- [Task instructions]
What is needed is an exact copy of the lines from the one containing "Rendered at 2001 by 1125 pixels." through the last line of the entries below, both included.
** Data provided follows **
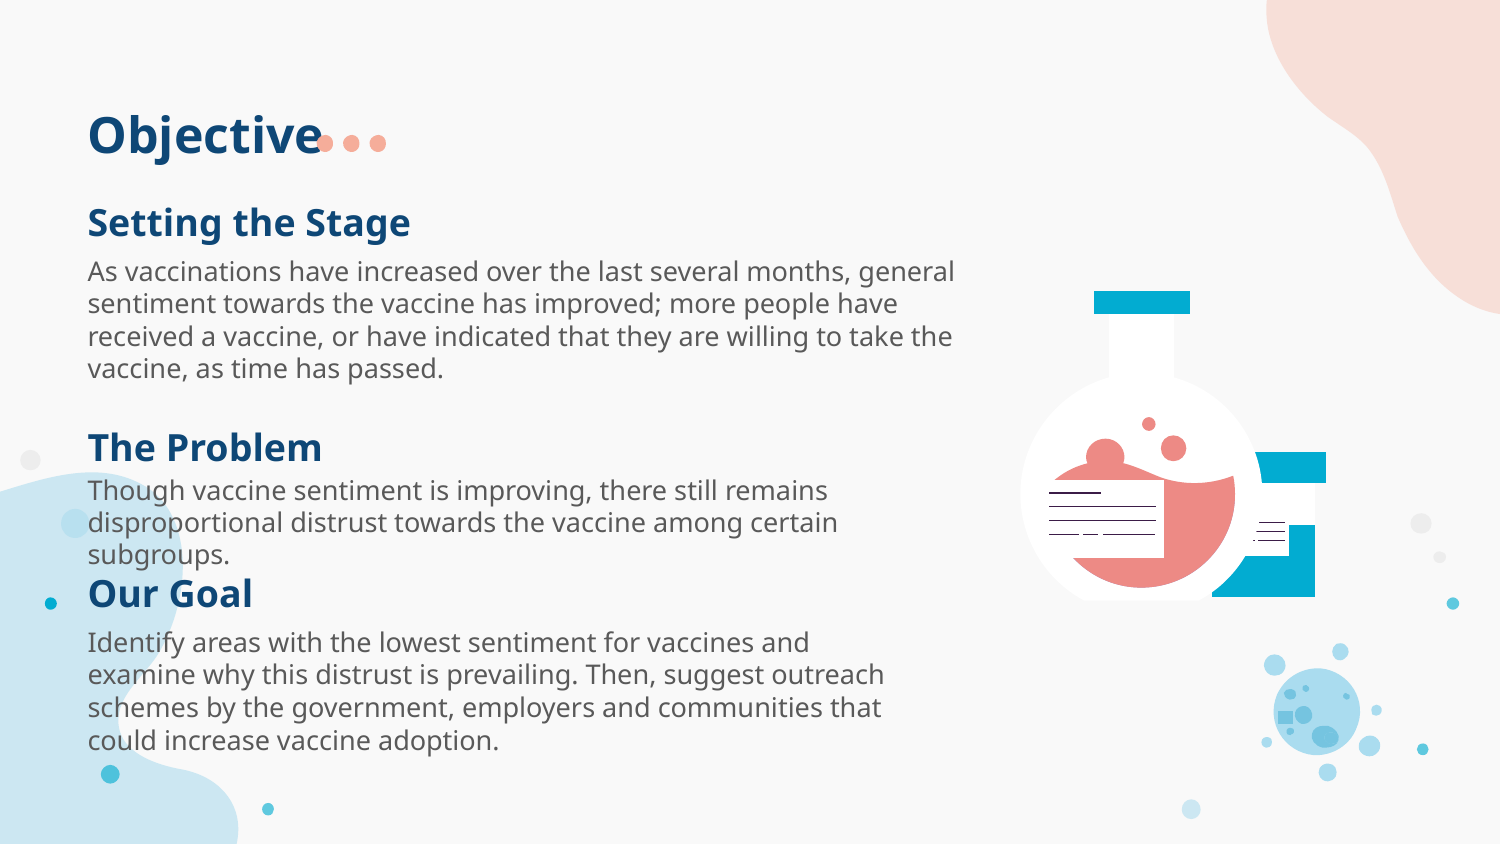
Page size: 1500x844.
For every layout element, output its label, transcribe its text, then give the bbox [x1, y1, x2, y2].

title Our Goal [72, 572, 543, 610]
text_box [1020, 291, 1326, 601]
title Objective [72, 88, 1309, 167]
subtitle Identify areas with the lowest sentiment for vaccines and examine why this distrust is prevailing. Then, suggest outreach schemes by the government, employers and communities that could increase vaccine adoption. [72, 610, 938, 811]
subtitle Though vaccine sentiment is improving, there still remains disproportional distrust towards the vaccine among certain subgroups. [72, 457, 964, 573]
subtitle As vaccinations have increased over the last several months, general sentiment towards the vaccine has improved; more people have received a vaccine, or have indicated that they are willing to take the vaccine, as time has passed. [72, 239, 985, 354]
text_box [314, 132, 389, 155]
title Setting the Stage [72, 202, 543, 242]
title The Problem [72, 426, 543, 466]
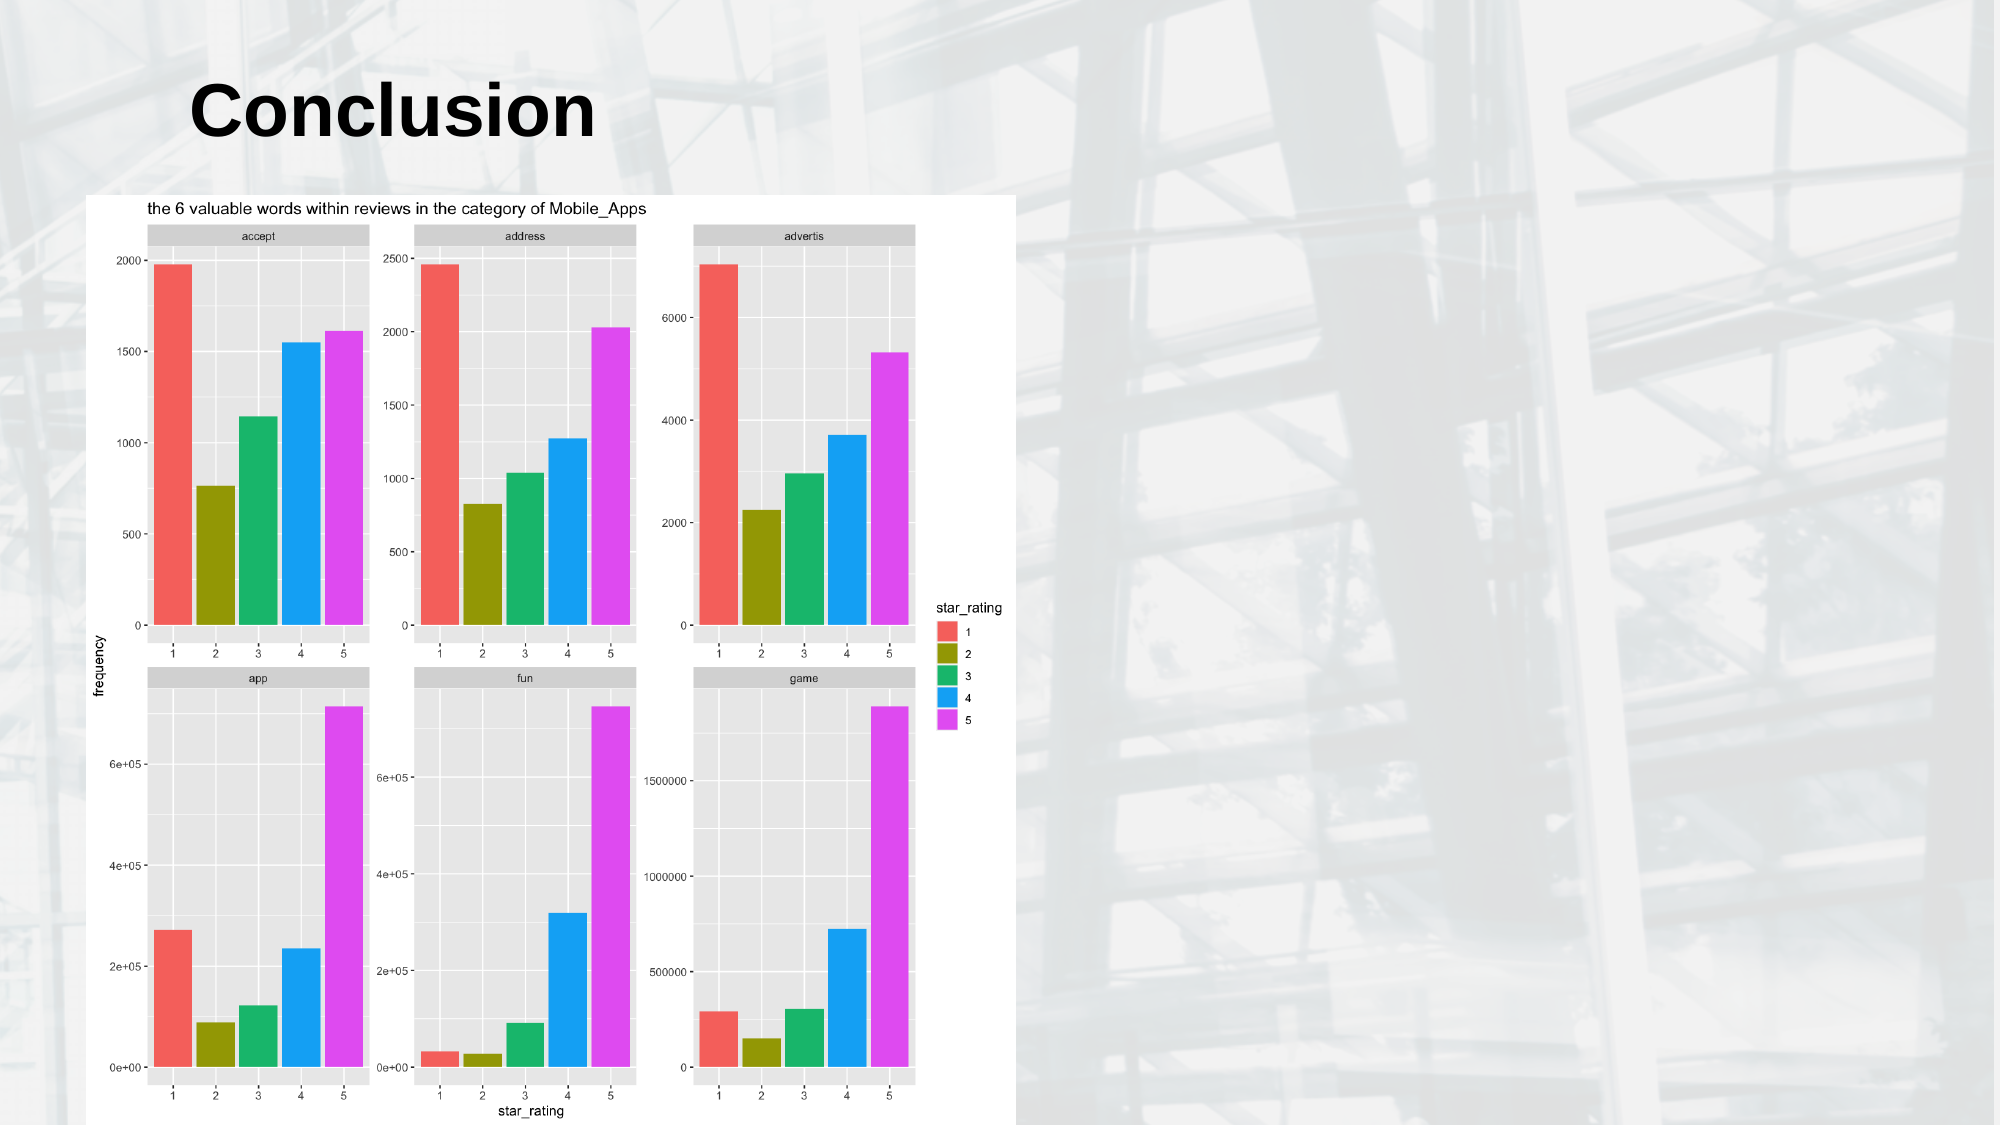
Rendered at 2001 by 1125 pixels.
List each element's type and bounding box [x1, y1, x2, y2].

text_box [0, 0, 2000, 1125]
picture [85, 195, 1016, 1125]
** End of Data provided **
- [Exercise response]
Rendered at 2001 by 1125 pixels.
List each element's type and bounding box [x1, y1, x2, y2].

text_box [0, 0, 2000, 1125]
picture [85, 195, 1016, 1125]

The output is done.